Within our solar system, not
only do we occupy a sweet spot, but what if our world had erratic days and
climes? This would happen if we didn’t
have an adjacent partner moon that is also large enough to stabilize the axis
tilt and day lengths. Without this, the
spinning earth would resemble a wobbly top, which we have come to realize
characterize other planets in our system.

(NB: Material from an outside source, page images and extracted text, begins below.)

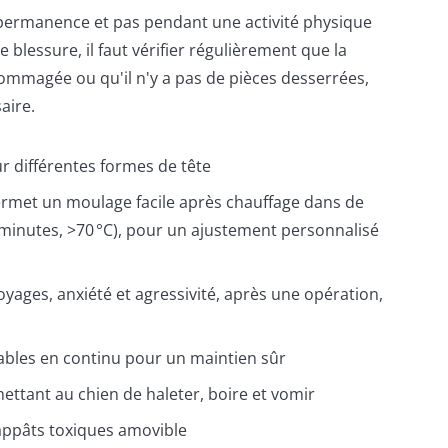
 permanence et pas pendant une activité physique
e blessure, il faut vérifier régulièrement que la
ommagée ou qu'il n'y a pas de pièces desserrées,
aire.
r différentes formes de tête
permet un moulage facile après chauffage dans de
 minutes, >70 °C), pour un ajustement personnalisé
voyages, anxiété et agressivité, après une opération,
ables en continu pour un maintien sûr
ettant au chien de haleter, boire et vomir
appâts toxiques amovible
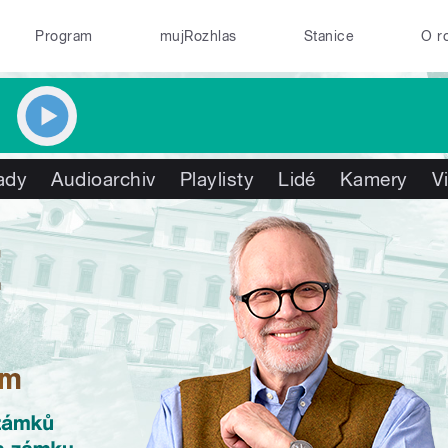
Program
mujRozhlas
Stanice
O r
ady
Audioarchiv
Playlisty
Lidé
Kamery
V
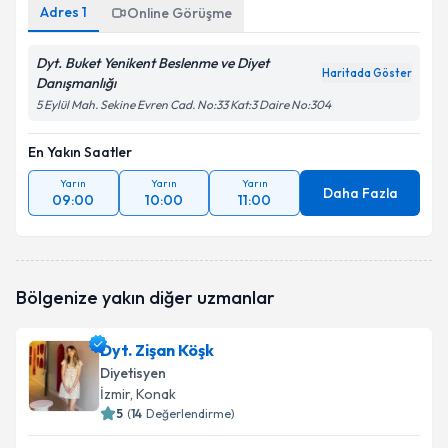
Adres
1
Online Görüşme
Dyt. Buket Yenikent Beslenme ve Diyet
Haritada Göster
Danışmanlığı
5 Eylül Mah. Sekine Evren Cad. No:33 Kat:3 Daire No:304
En Yakın Saatler
Yarın
Yarın
Yarın
Daha Fazla
09:00
10:00
11:00
Bölgenize yakın diğer uzmanlar
Dyt. Zişan Köşk
Diyetisyen
İzmir
, Konak
5
(
14
Değerlendirme)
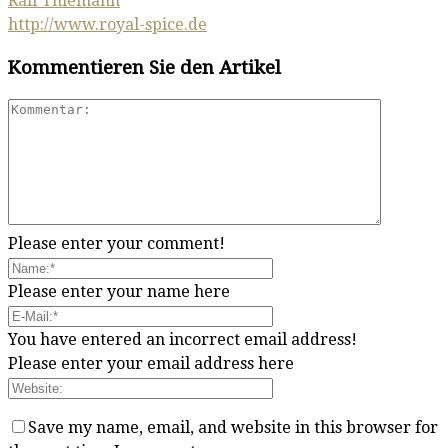
Ralf Thiemann
http://www.royal-spice.de
Kommentieren Sie den Artikel
Please enter your comment!
Please enter your name here
You have entered an incorrect email address!
Please enter your email address here
Save my name, email, and website in this browser for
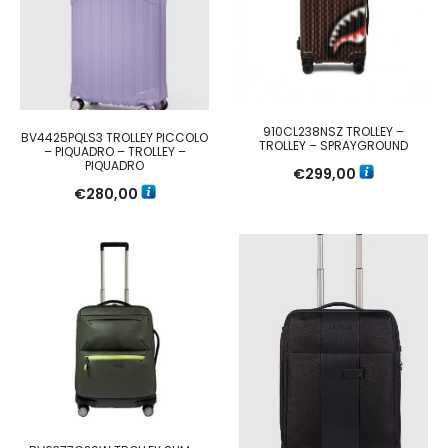
910CL238NSZ TROLLEY –
BV4425PQLS3 TROLLEY PICCOLO
TROLLEY – SPRAYGROUND
– PIQUADRO – TROLLEY –
PIQUADRO
€
299,00
€
280,00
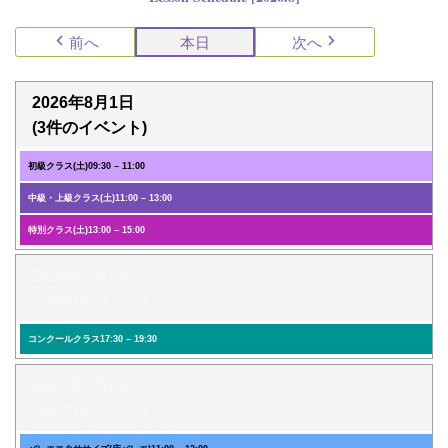
前へ
本日
次へ
2026年8月1日
(3件のイベント)
初級クラス(土)
09:30
–
11:00
中級・上級クラス(土)
11:00
–
13:00
特別クラス(土)
13:00
–
15:00
2026年8月3日
(1件のイベント)
コンクールクラス
17:30
–
19:30
2026年8月4日
(3件のイベント)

But such a large moon is unique, maybe almost unheard of, caused from
accident. Geologic similarity with our
crust, yet no core of the moon, could only have happened if early earth was
bombarded by a Mars-sized planet but orbiting also almost perfectly circularly—a
smaller twin. Then it had to strike at an angled blow. The result can be modeled as a spun-off moon
of lighter crust elements, but no core. No other physical explanation works. Moon
stabilizes our weather, gives us tides that work coastal beaches, most
important sites for origin of earth’s multicellular life. The magnetic field protects us from asteroid
bombardments so that all life doesn’t go extinct every few million years. Jupiter’s mega-magnetics and big
gravitational pull keeps us from becoming comet fodder. Yet a smaller population of invading objects
has struck the earth--almost a perfect number that has given us continents amid
oceans. More light elements brought by
comets and we’d be water world with ocean completely covering and a tendency to
be like the ice world Arctic ocean. This also
results from insufficient continental drift. Without continents, there can’t be
forests that replace the CO2 and methane of an early atmosphere with O2. And we
know that plants and forests had this effect by the massive iron and copper
band deposits all around the world where oxygen made rust and precipitated
these elements out of the oceans.
Next, earth is borderline Ice
Earth (where glaciation completely covers everything) and we have had numerous
Ice Ages when poles get corralled by landlocked oceans or continents like
today. There are two episodes when this ran away into Snowball Earth—entirely covered
with 5000 ft. of ice (known from deposition). Almost all life was
extinguished. But then came Vulcanism
and some massive spew of ash atop the glaciation melted the snowball. Life flourished again. But to survive the hot-cold-hot, there were
enormous evolutionary changes like the mitochondria in cells that are key to
larger multi-celled organisms. So we
only get big critters if we have these rare Snowball Earth episodes--and a recovery. Yet astrogeologists say that almost always snowball earths are
irrecoverable. Cover a planet with white
reflective ice and it stays forever cold. Hence our rare, rare twice recovery is key to
evolving large critters and plants. And
in the aftermath it created an oxygen-rich atmosphere, key to growing
carbon-based life.
Beyond this are stunning new
developments in understanding of the evolution of life that require earth to evolve
from faint, cooler young sun to older warmer just like ours has done. (But I have not time to write all these) Bottom line: we’d be lucky to find
intelligent life elsewhere in our galaxy because we are the result of so many
crazy coincidences and accidents. As one
scientist said, “If an Almighty wanted to create an utterly unique life within
the universe, this seems to be the rare circumstances he would impose.”